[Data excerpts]
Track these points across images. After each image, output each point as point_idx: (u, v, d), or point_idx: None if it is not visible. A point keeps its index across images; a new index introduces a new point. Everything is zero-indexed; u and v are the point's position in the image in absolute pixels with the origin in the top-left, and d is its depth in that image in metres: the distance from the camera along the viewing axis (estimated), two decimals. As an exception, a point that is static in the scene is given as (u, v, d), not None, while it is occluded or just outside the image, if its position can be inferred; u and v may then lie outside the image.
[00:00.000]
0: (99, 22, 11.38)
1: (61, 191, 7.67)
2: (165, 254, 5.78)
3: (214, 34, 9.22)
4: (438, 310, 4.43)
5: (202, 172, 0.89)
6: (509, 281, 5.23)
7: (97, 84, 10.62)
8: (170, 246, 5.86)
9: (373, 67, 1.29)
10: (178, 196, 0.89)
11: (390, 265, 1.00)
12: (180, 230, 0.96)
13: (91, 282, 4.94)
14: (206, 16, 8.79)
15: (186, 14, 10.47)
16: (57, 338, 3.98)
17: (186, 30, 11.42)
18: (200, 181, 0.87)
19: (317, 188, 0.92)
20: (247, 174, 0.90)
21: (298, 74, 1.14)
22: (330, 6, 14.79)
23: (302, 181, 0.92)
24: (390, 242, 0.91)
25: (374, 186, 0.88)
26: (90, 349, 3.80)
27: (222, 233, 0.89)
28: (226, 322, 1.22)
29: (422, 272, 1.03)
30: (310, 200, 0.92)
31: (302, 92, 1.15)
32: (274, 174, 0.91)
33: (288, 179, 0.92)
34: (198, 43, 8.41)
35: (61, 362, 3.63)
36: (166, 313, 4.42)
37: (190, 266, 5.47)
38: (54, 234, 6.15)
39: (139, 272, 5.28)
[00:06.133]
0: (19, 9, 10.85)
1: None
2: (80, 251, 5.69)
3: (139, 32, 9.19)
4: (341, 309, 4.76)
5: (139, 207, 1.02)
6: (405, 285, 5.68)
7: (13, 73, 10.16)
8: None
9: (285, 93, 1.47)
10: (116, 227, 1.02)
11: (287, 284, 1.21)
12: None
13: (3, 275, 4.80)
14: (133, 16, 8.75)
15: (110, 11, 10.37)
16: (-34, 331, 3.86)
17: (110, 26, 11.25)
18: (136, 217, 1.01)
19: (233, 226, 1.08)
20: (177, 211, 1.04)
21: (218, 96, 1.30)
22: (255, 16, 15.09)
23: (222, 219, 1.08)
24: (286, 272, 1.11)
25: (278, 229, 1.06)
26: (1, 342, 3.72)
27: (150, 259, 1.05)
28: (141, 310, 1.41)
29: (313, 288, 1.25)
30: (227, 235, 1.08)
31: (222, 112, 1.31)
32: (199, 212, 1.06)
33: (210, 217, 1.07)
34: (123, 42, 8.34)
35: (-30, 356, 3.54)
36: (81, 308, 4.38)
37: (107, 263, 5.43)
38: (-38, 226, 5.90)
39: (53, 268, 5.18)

> _About this task_: Set down an exact copy of the entries above.

> _Output of the exercise_:
Track these points across images. After each image, output each point as point_idx: (u, v, d), or point_idx: None if it is not visible. A point keeps its index across images; a new index introduces a new point. Everything is zero-indexed; u and v are the point's position in the image in absolute pixels with the origin in the top-left, and d is its depth in that image in metres: the distance from the camera along the viewing axis (estimated), two decimals. As an exception, a point that is static in the scene is given as (u, v, d), not None, while it is occluded or just outside the image, if its position can be inferred; u and v may then lie outside the image.
[00:00.000]
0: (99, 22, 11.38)
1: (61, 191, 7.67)
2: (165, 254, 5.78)
3: (214, 34, 9.22)
4: (438, 310, 4.43)
5: (202, 172, 0.89)
6: (509, 281, 5.23)
7: (97, 84, 10.62)
8: (170, 246, 5.86)
9: (373, 67, 1.29)
10: (178, 196, 0.89)
11: (390, 265, 1.00)
12: (180, 230, 0.96)
13: (91, 282, 4.94)
14: (206, 16, 8.79)
15: (186, 14, 10.47)
16: (57, 338, 3.98)
17: (186, 30, 11.42)
18: (200, 181, 0.87)
19: (317, 188, 0.92)
20: (247, 174, 0.90)
21: (298, 74, 1.14)
22: (330, 6, 14.79)
23: (302, 181, 0.92)
24: (390, 242, 0.91)
25: (374, 186, 0.88)
26: (90, 349, 3.80)
27: (222, 233, 0.89)
28: (226, 322, 1.22)
29: (422, 272, 1.03)
30: (310, 200, 0.92)
31: (302, 92, 1.15)
32: (274, 174, 0.91)
33: (288, 179, 0.92)
34: (198, 43, 8.41)
35: (61, 362, 3.63)
36: (166, 313, 4.42)
37: (190, 266, 5.47)
38: (54, 234, 6.15)
39: (139, 272, 5.28)
[00:06.133]
0: (19, 9, 10.85)
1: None
2: (80, 251, 5.69)
3: (139, 32, 9.19)
4: (341, 309, 4.76)
5: (139, 207, 1.02)
6: (405, 285, 5.68)
7: (13, 73, 10.16)
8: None
9: (285, 93, 1.47)
10: (116, 227, 1.02)
11: (287, 284, 1.21)
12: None
13: (3, 275, 4.80)
14: (133, 16, 8.75)
15: (110, 11, 10.37)
16: (-34, 331, 3.86)
17: (110, 26, 11.25)
18: (136, 217, 1.01)
19: (233, 226, 1.08)
20: (177, 211, 1.04)
21: (218, 96, 1.30)
22: (255, 16, 15.09)
23: (222, 219, 1.08)
24: (286, 272, 1.11)
25: (278, 229, 1.06)
26: (1, 342, 3.72)
27: (150, 259, 1.05)
28: (141, 310, 1.41)
29: (313, 288, 1.25)
30: (227, 235, 1.08)
31: (222, 112, 1.31)
32: (199, 212, 1.06)
33: (210, 217, 1.07)
34: (123, 42, 8.34)
35: (-30, 356, 3.54)
36: (81, 308, 4.38)
37: (107, 263, 5.43)
38: (-38, 226, 5.90)
39: (53, 268, 5.18)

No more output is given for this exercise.